A bright green, knee-length tunic of heavy cloth, bordered in a deep, dark, brownish red and pulled up to accommodate his saddle, was belted at Garreth's waist, and beneath it his legs were trousered in the same green cloth, the bottoms tucked into a pair of high, thick-soled, spurred boots that were his pride and joy, and the only Camulodian things the Whistler owned. A long, plain cloak of darker green was fastened at his breast by an intricately carved clasp of silver, and the sides of it were thrown back from his shoulders to hang down his back, spilling over his horse's rump and leaving his arms free. His head was bare on top of his long, curling white-blond hair. His arms, wrists and legs were heavy and strong, thickly roped with muscle, and the short, broad, sheathed sword that hung by his left side seemed slender because of their bulk.

"I was thinking, too," Garreth continued eventually, "that you were being very free with your expectations of kingship. You're not the King yet, and you might never be."

Uther blinked, and when he spoke his voice was quiet, all trace of raillery gone. "I know that, Garreth."

"I know you do, but the men don't know it—or if they do, they don't care. But what happens if the Chiefs should choose someone else? That's going to leave you looking foolish."

"And why would they choose someone else? They—"

"They might see you as too much the Outlander, that's why. You spend too much time away in Camulod, they'll say. They've been saying it for years. Too much time in Camulod and not enough in your own land. They'll disregard the fact that all the men who ride with you are their own men from Cambria. And if anyone brings it up, they'll be shouted down, and your men will be categorized as you are, strangers and no longer to be trusted. They've learned too many alien ways to be pure Cambrian warriors. And you, you're too much the Roman nowadays for some of their proud stomachs, despite your birth and boyhood. You're never here where you should be, always too far away and for far too long."

"But that's—"

"That's true, Uther. as far as they are concerned. They believe, and rightly so, that a King must tend his people all the time. Remember that these are not merely disgruntled malcontents who have nothing better to do than complain. Like you, these men are Chiefs of the Pendragon Federation—Pendragon. Llewellyn and Griffyd. They will decide upon the kingship, and you have but one vote. They have a weight upon their minds and hearts, Uther. They have a binding duty to pick the best man from those available among their own number. There are seven from whom to choose, and six of those are always more available year-round than you have been these several years."
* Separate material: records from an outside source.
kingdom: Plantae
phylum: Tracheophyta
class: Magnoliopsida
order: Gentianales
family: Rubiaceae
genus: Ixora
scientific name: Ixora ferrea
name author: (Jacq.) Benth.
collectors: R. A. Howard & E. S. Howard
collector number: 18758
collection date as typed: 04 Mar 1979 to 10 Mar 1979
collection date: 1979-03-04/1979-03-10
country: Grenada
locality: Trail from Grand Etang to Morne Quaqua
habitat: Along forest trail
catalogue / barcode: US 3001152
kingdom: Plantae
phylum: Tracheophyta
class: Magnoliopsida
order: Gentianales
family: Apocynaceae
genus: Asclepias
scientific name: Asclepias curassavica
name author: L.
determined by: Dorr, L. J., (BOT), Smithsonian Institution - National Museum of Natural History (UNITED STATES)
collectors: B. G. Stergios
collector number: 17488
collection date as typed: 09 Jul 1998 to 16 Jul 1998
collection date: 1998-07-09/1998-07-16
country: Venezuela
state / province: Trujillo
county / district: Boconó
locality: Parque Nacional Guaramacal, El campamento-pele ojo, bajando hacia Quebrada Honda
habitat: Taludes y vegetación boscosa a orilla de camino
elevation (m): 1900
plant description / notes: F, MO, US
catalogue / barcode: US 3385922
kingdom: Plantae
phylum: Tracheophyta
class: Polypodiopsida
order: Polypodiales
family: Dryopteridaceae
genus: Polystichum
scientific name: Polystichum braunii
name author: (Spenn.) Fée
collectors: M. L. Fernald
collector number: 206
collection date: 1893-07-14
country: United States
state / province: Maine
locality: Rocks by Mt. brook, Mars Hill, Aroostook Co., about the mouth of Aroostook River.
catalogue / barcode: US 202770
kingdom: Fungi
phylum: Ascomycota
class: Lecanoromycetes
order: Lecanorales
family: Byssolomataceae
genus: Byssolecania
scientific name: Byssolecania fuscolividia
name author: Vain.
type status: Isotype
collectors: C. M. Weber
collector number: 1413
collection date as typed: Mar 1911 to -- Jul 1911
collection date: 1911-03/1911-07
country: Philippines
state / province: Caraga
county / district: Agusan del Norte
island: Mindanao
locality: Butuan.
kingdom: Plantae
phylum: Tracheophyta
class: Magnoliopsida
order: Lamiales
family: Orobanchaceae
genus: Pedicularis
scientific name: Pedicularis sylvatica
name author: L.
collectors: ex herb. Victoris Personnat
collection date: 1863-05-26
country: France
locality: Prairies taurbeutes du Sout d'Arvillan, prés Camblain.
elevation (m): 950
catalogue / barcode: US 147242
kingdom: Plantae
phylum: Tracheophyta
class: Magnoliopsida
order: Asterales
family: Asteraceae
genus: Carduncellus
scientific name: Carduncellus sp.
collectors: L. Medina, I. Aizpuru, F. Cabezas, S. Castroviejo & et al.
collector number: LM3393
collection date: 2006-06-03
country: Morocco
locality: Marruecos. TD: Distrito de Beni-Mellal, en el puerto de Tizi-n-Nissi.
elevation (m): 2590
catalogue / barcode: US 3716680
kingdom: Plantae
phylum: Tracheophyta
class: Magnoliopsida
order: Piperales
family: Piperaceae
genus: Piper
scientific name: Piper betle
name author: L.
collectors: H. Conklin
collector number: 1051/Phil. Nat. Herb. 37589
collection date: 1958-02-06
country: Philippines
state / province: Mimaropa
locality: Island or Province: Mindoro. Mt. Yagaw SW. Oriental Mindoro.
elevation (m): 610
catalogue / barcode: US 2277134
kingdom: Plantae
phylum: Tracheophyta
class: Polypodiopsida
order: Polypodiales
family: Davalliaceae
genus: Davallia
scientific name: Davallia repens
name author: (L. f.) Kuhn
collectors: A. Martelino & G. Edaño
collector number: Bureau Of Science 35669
"They will pick me, Garreth. They need a warrior."

"Balls! They are warriors, even the oldest of them—tried and tested leaders."

"Aye, but four of them are too old to take the kingship."

"Right! And that leaves three to pick among. And two of those are better known and may be better liked than you. Huw Strongarm is the youngest Chief ever to rule the northern Pendragon clans, and he's beloved by everyone—a warrior and a champion, a bard and a lover. A fine, upright young man. He'll be a great King some day."